Now on view at Socrates Sculpture Park in Long Island City, Queens, the exhibition punctuates the waterfront site with large-scale artworks that evoke the industrial past and creative potential of the site. The show’s curator, Socrates’s Director of Exhibitions Jess Wilcox, said Overton’s display not only unveils the artist’s ability to rethink and iterate ordinary objects, it showcases her pragmatic and collaborative relationship to the setting in which she works.

“She was interested in working in metal and engaging with the history of metalworking here in the park,” said Wilcox. “She’s site-responsive rather than site-specific in her work because she’s willing to have her ideas evolve when pieces and materials move in an organic way.”

As the first female artist to exhibit a solo collection at Socrates, the Williamsburg-based sculptor spent several months riding the ferry to Astoria to study the park and see how visitors interacted with the objects scattered throughout. For her own exhibition, which opened in May, Overton created each piece on site and situated them strategically in the green space to reveal unique perspectives of the Queens waterfront and the Manhattan skyline. Many of the sculptures contain circular forms that act as unexpected viewfinders and feature nature-inspired elements that contrast with the overall industrial aesthetic.

Untitled (Late bloomer), 2018 by Virginia Overton (Courtesy the Artist, Bortolami Gallery, White Cube, and Socrates Sculpture Park)

Overton took a silver-sprayed Dodge Ram and placed an elegant aquatic feature and fountain in its elongated truck bed. She also suspended an unfinished wooden beam from steel trusses and turned it into an old-fashioned swing set. An upright rectangular structure outlined in steel displays the shapes and colors of various brass, aluminum, and copper steel pipes. 

The largest piece on site, a 40-by-18-foot, crystal-shaped sculpture, took the longest to configure and was built from architectural truss systems and angle irons. Dubbed ‘The Gem’, its seemingly heavy form cantilevers over the ground at an effortless slant, giving viewers framed views of the park through its faceted core. Pieces like this offer a new role to the support structures that often go unseen within a building’s construction.

According to Wilcox, Overton’s site-responsive sculptures most importantly tie into the greater role Socrates Sculpture Park plays in New York as a former industrial site-turned-recreational space. They speak to the park as part of two larger ecosystems—its function as the physical land adjacent to the East River Estuary and its social component as an alternative arts institution in Queens. The Nashville-native’s work often conveys undertones of her rural upbringing, which easily translates to places like this that have undergone significant evolution since the industrial era. With Built, Overton not only nods to the evolution of these geographic locations, but also the way in which her iterated objects can evolve and be redefined with time.

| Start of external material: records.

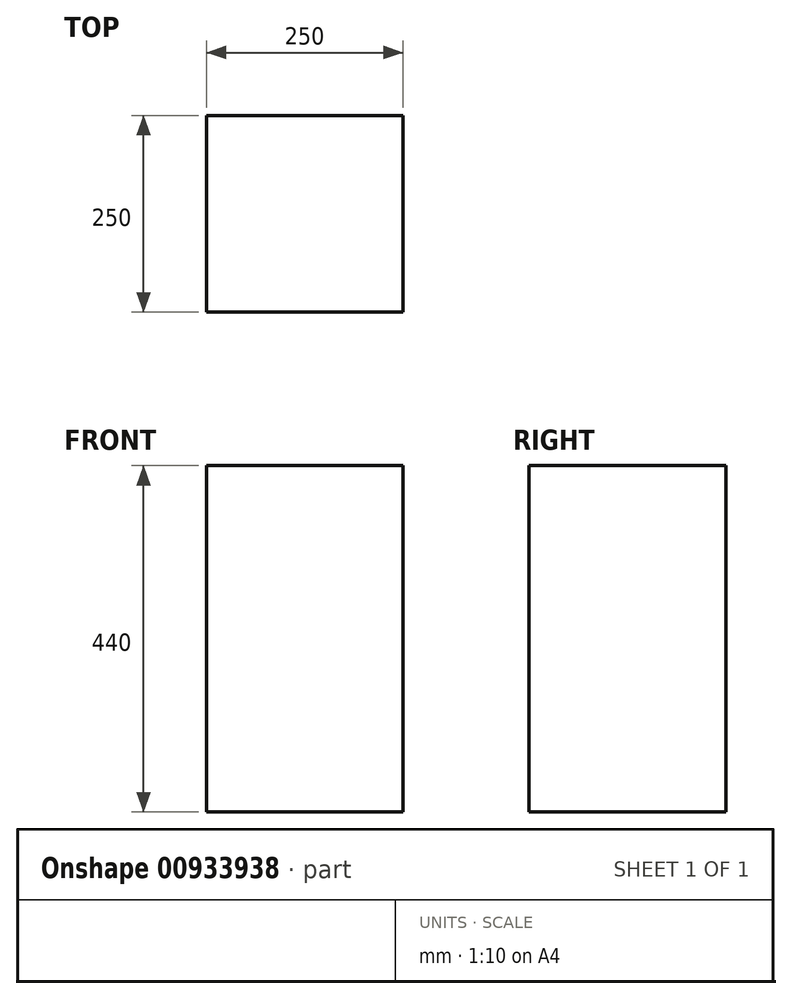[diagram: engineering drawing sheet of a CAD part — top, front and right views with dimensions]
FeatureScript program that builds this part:
annotation { "Feature Type Name" : "Feature", "Feature Type Description" : "" }
export const myFeature = defineFeature(function(context is Context, id is Id, definition is map)
    precondition{}
    {
        {
            var Q0;
            Q0=qCreatedBy(makeId("Front.planeOp"),FACE);
            var sketch = newSketch(context, id + "F0", { "sketchPlane" : qUnion([Q0])});
            skLineSegment(sketch, "E0", {"start": v(0, 0) * mm, "end": v(0, 220) * mm, "construction": true});
            skLineSegment(sketch, "E1", {"start": v(0, 0) * mm, "end": v(0, -220) * mm, "construction": true});
            skLineSegment(sketch, "E2", {"start": v(0, -220) * mm, "end": v(-125, -220) * mm, "construction": true});
            skLineSegment(sketch, "E3", {"start": v(-125, -220) * mm, "end": v(-125, 220) * mm, "construction": true});
            skLineSegment(sketch, "E4", {"start": v(-125, 220) * mm, "end": v(125, 220) * mm, "construction": true});
            skLineSegment(sketch, "E5", {"start": v(125, 220) * mm, "end": v(125, -220) * mm, "construction": true});
            skLineSegment(sketch, "E6", {"start": v(125, -220) * mm, "end": v(0, -220) * mm, "construction": true});
            skLineSegment(sketch, "E7.bottom", {"start": v(-125, 220) * mm, "end": v(125, 220) * mm});
            skLineSegment(sketch, "E7.top", {"start": v(-125, -220) * mm, "end": v(125, -220) * mm});
            skLineSegment(sketch, "E7.left", {"start": v(-125, 220) * mm, "end": v(-125, -220) * mm});
            skLineSegment(sketch, "E7.right", {"start": v(125, 220) * mm, "end": v(125, -220) * mm});
            skSolve(sketch);
        }
        {
            var Q0;
            Q0=makeQuery(id+"F0.imprint","IMPRINT",FACE,{"disambiguationData":[TD([[makeQuery(id+"F0.imprint","IMPRINT",EDGE,{"derivedFrom":sQuery(id+"F0.wireOp",EDGE,"E7.bottom")}),-1.0]])]});
            extrude(context, id + "F1", {"entities" : qUnion([Q0]), "depth" : 125 * mm, "offsetDistance" : 25 * mm, "hasSecondDirection" : true, "secondDirectionOppositeDirection" : true, "secondDirectionDepth" : 125 * mm});
        }
    });
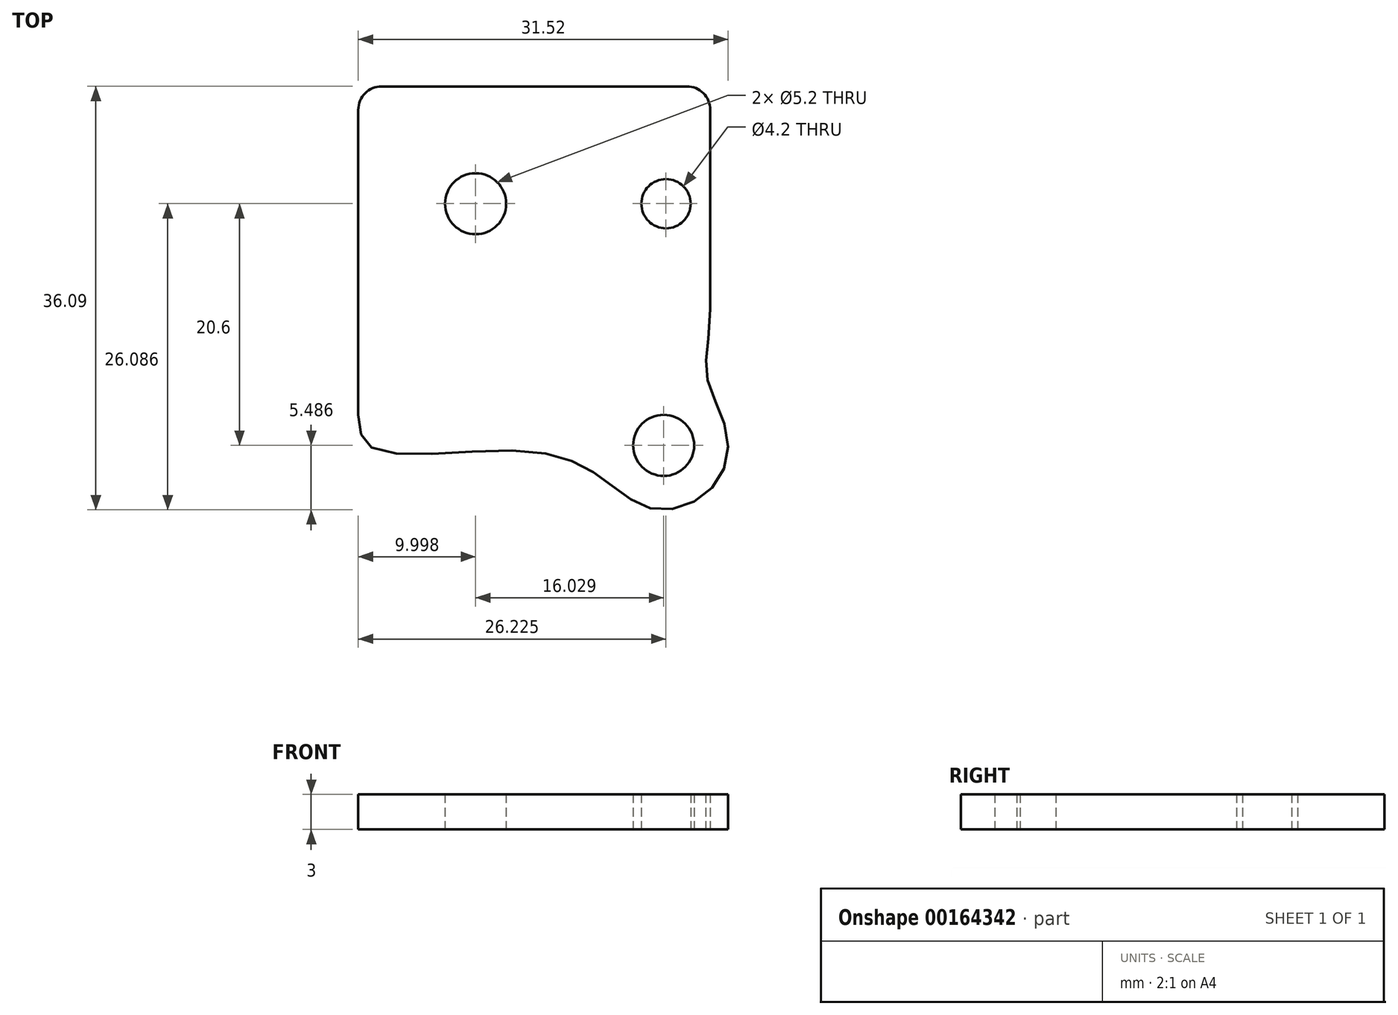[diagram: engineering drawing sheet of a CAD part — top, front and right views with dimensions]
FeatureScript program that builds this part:
annotation { "Feature Type Name" : "Feature", "Feature Type Description" : "" }
export const myFeature = defineFeature(function(context is Context, id is Id, definition is map)
    precondition{}
    {
        {
            var Q0;
            Q0=qCreatedBy(makeId("Top.planeOp"),FACE);
            var sketch = newSketch(context, id + "F0", { "sketchPlane" : qUnion([Q0])});
            skLineSegment(sketch, "E0.bottom", {"start": v(-13.65, 7.9) * mm, "end": v(12.35, 7.9) * mm});
            skLineSegment(sketch, "E0.left", {"start": v(-15.65, 5.9) * mm, "end": v(-15.65, -20.1) * mm});
            skLineSegment(sketch, "E0.right", {"start": v(14.35, 5.9) * mm, "end": v(14.35, -11.17) * mm});
            skCircle(sketch, "E1", {"center": v(10.57, -2.1) * mm, "radius": 2.1 * mm});
            skCircle(sketch, "E2", {"center": v(-5.65, -2.1) * mm, "radius": 2.6 * mm});
            skCircle(sketch, "E3", {"center": v(10.38, -22.7) * mm, "radius": 2.6 * mm});
            skPoint(sketch, "E4.orphan", {"position": v(14.35, -22.1) * mm});
            skPoint(sketch, "E5.visualSharp", {"position": v(-15.65, 7.9) * mm});
            skArc(sketch, "E5.filletArc", {"start": v(-13.65, 7.9) * mm, "mid": v(-15.07, 7.32) * mm, "end": v(-15.65, 5.9) * mm});
            skPoint(sketch, "E6.visualSharp", {"position": v(14.35, 7.9) * mm});
            skArc(sketch, "E6.filletArc", {"start": v(14.35, 5.9) * mm, "mid": v(13.76, 7.32) * mm, "end": v(12.35, 7.9) * mm});
            skPoint(sketch, "E7.visualSharp", {"position": v(14.35, -11.09) * mm});
            skPoint(sketch, "E8.visualSharp", {"position": v(-15.65, -22.1) * mm});
            skPoint(sketch, "E9.visualSharp", {"position": v(6.78, -30.02) * mm});
            skFitSpline(sketch, "E10", {"points": [v(-15.65, -20.1) * mm, v(-14.35, -22.97) * mm, v(-1.46, -23.18) * mm, v(5.2, -25.54) * mm, v(9.52, -28.1) * mm, v(14.22, -26.6) * mm, v(15.82, -22.08) * mm, v(14.06, -16.86) * mm, v(14.35, -11.09) * mm], "startDerivative": vector(2.52, -42.95) * mm, "endDerivative": vector(0.45, 68.55) * mm});
            skLineSegment(sketch, "E11", {"start": v(-5.65, -2.1) * mm, "end": v(36.16, -2.1) * mm, "construction": true});
            skLineSegment(sketch, "E12", {"start": v(36.16, -2.1) * mm, "end": v(36.16, -12.1) * mm, "construction": true});
            skLineSegment(sketch, "E13", {"start": v(36.16, -12.1) * mm, "end": v(-5.65, -12.1) * mm, "construction": true});
            skLineSegment(sketch, "E14", {"start": v(-5.65, -12.1) * mm, "end": v(-5.65, -2.1) * mm, "construction": true});
            skCircle(sketch, "E15", {"center": v(10.38, -22.7) * mm, "radius": 5.48 * mm, "construction": true});
            skSolve(sketch);
        }
        {
            var Q0;
            Q0 = qSketchRegion(id + "F0", true);
            extrude(context, id + "F1", {"entities" : qUnion([Q0]), "depth" : 3 * mm});
        }
    });
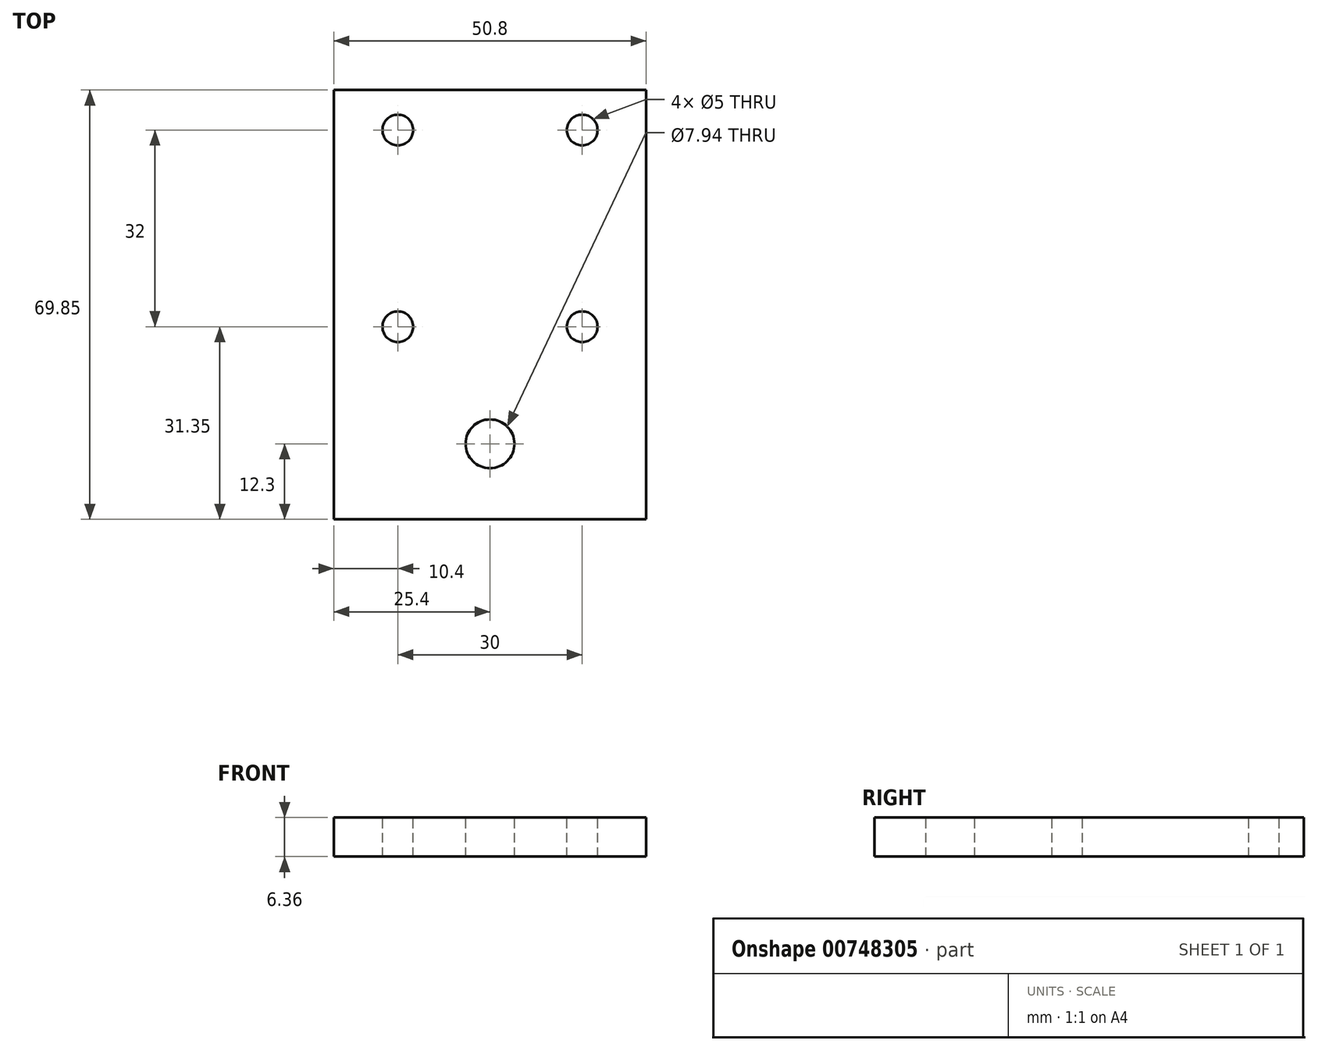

“I think architects will notice more than other viewers how she takes the basic elements of building blocks of construction and reorients them to create something totally new,” said Wilcox. “Seeing the world through Virginia’s eyes is like having your eyes being reoriented towards the world.”

Built is on view through September 3 at Socrates Sculpture Park at 32-01 Vernon Boulevard, Long Island City, Queens. Admission is free and open to the public.